## AIM OF THE EXERCISE
Reproduce the data below, replacing every occurrence of "Reading required" with "Value needed" and leaving all other text unchanged. Omit the pictures from your answer.

## DATA EXTRACT

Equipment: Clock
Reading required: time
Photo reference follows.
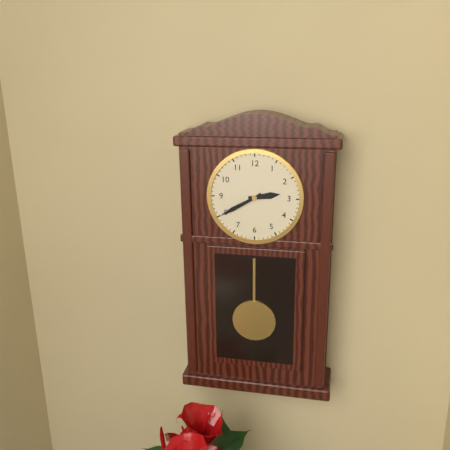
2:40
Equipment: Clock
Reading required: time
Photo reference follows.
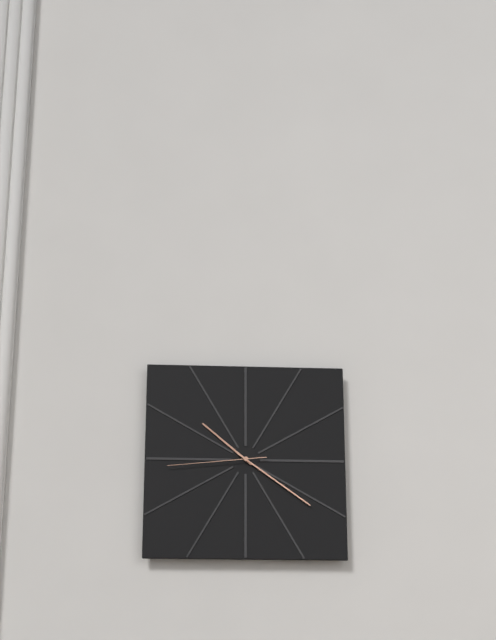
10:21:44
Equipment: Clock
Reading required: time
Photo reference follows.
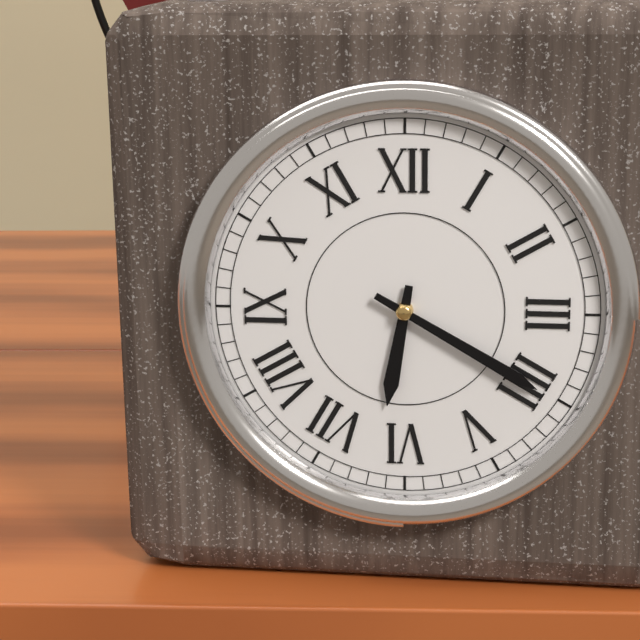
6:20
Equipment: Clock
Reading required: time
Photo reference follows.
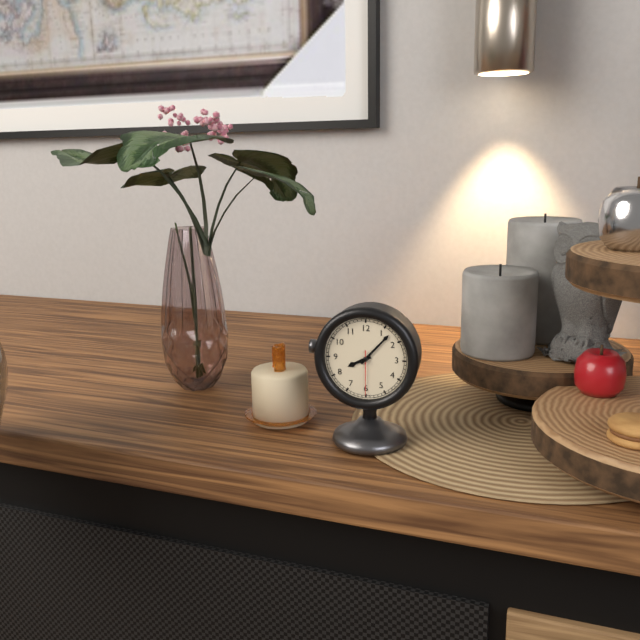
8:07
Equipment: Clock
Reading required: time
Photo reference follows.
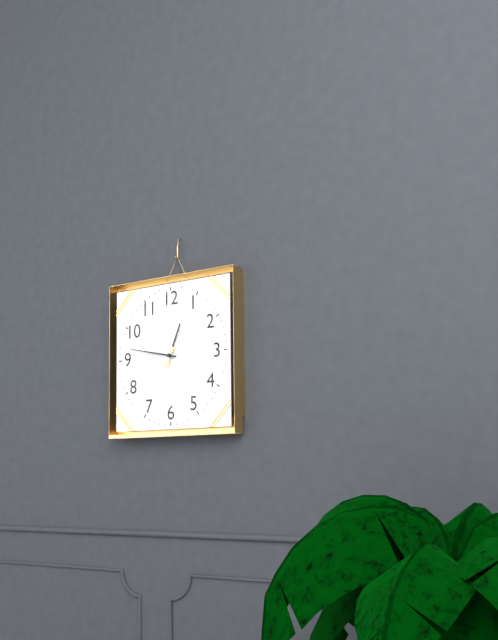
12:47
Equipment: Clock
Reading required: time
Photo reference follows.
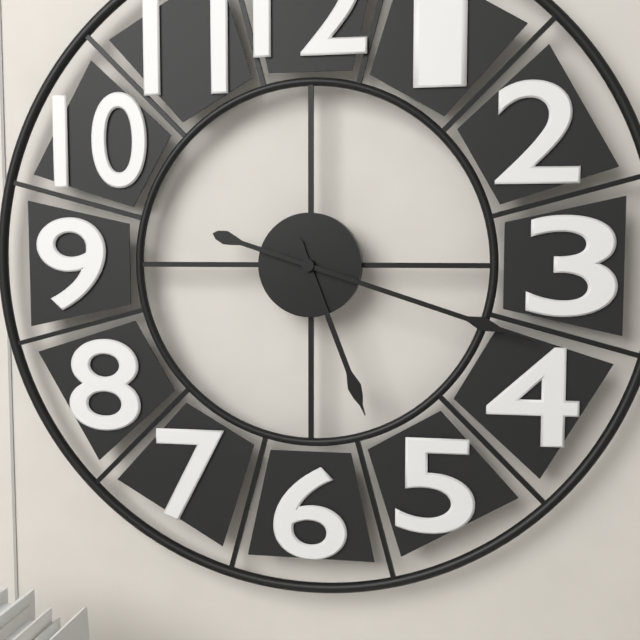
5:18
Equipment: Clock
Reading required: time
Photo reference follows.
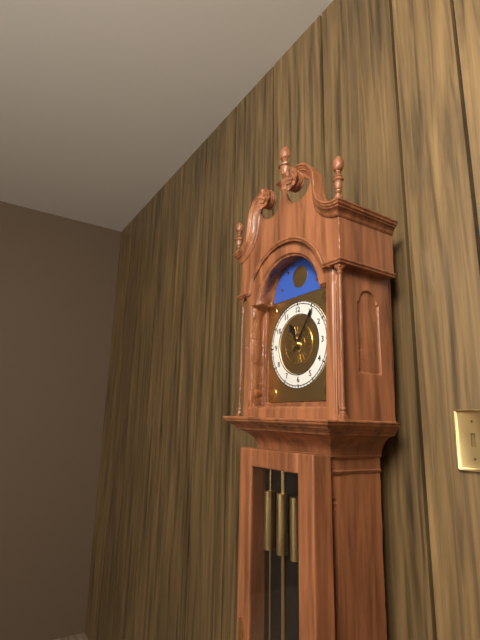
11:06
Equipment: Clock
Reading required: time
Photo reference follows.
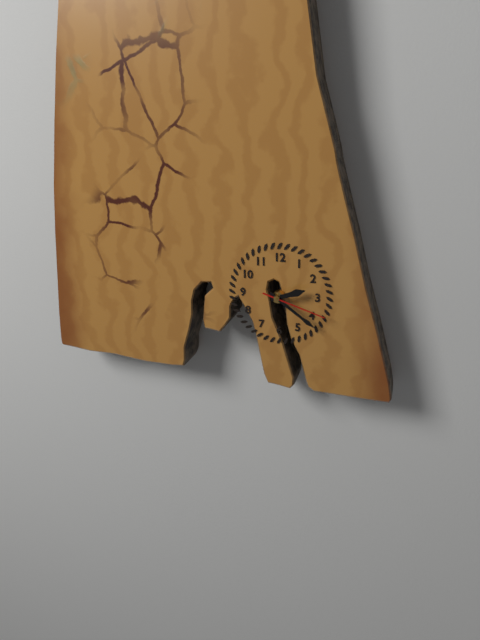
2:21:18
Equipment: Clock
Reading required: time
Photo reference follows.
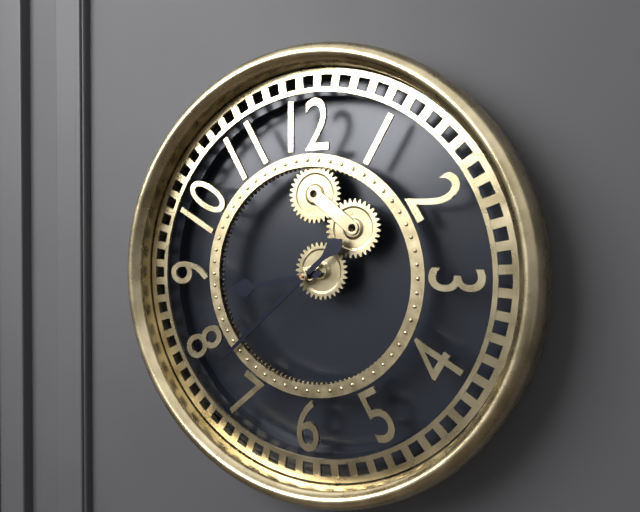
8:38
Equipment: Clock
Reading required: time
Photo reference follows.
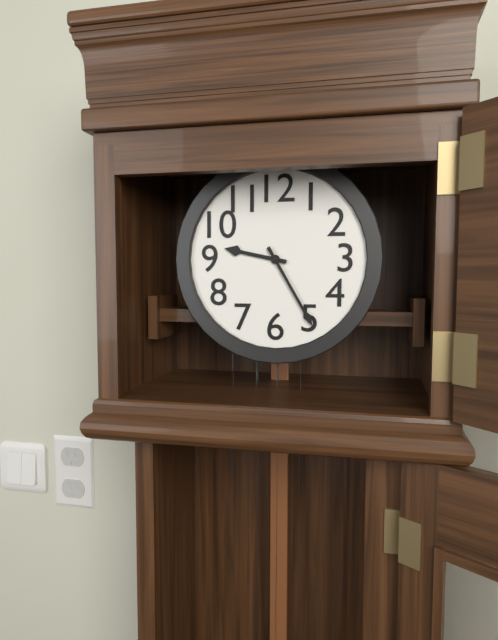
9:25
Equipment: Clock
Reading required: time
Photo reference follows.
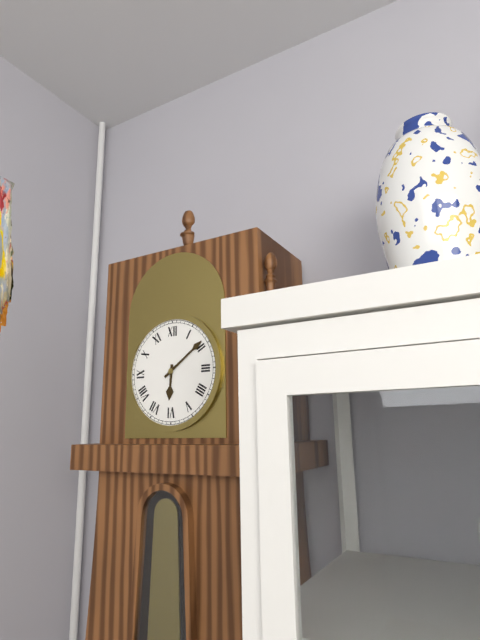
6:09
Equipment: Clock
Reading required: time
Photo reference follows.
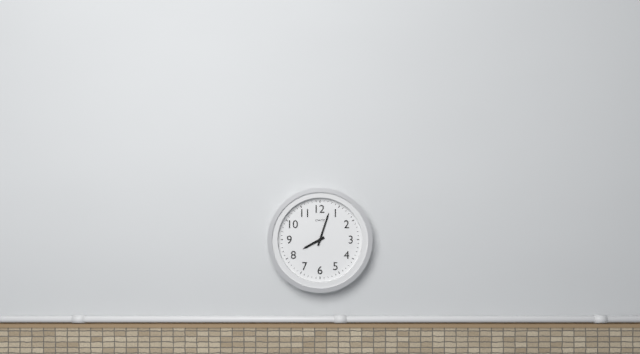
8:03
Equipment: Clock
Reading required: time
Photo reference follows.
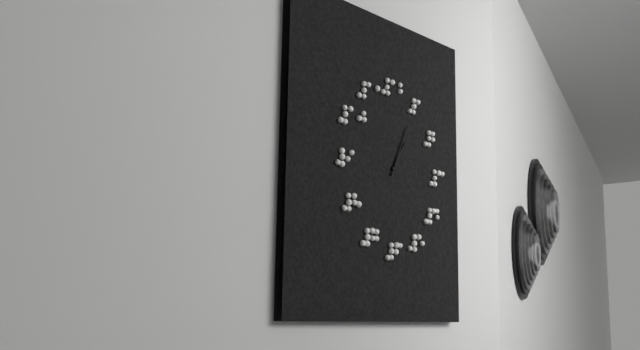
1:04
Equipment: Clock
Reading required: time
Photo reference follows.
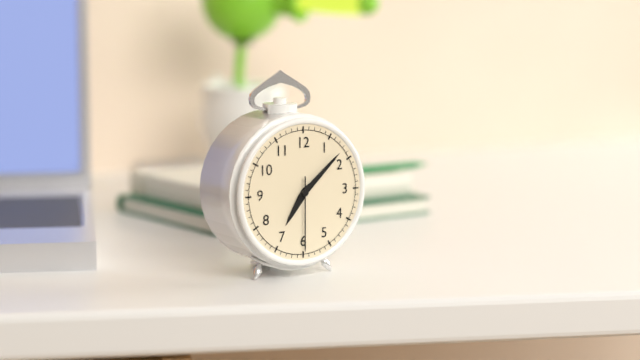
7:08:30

## EXERCISE ANSWER
Equipment: Clock
Value needed: time
Photo reference follows.
2:40
Equipment: Clock
Value needed: time
Photo reference follows.
10:21:44
Equipment: Clock
Value needed: time
Photo reference follows.
6:20
Equipment: Clock
Value needed: time
Photo reference follows.
8:07
Equipment: Clock
Value needed: time
Photo reference follows.
12:47
Equipment: Clock
Value needed: time
Photo reference follows.
5:18
Equipment: Clock
Value needed: time
Photo reference follows.
11:06
Equipment: Clock
Value needed: time
Photo reference follows.
2:21:18
Equipment: Clock
Value needed: time
Photo reference follows.
8:38
Equipment: Clock
Value needed: time
Photo reference follows.
9:25
Equipment: Clock
Value needed: time
Photo reference follows.
6:09
Equipment: Clock
Value needed: time
Photo reference follows.
8:03
Equipment: Clock
Value needed: time
Photo reference follows.
1:04
Equipment: Clock
Value needed: time
Photo reference follows.
7:08:30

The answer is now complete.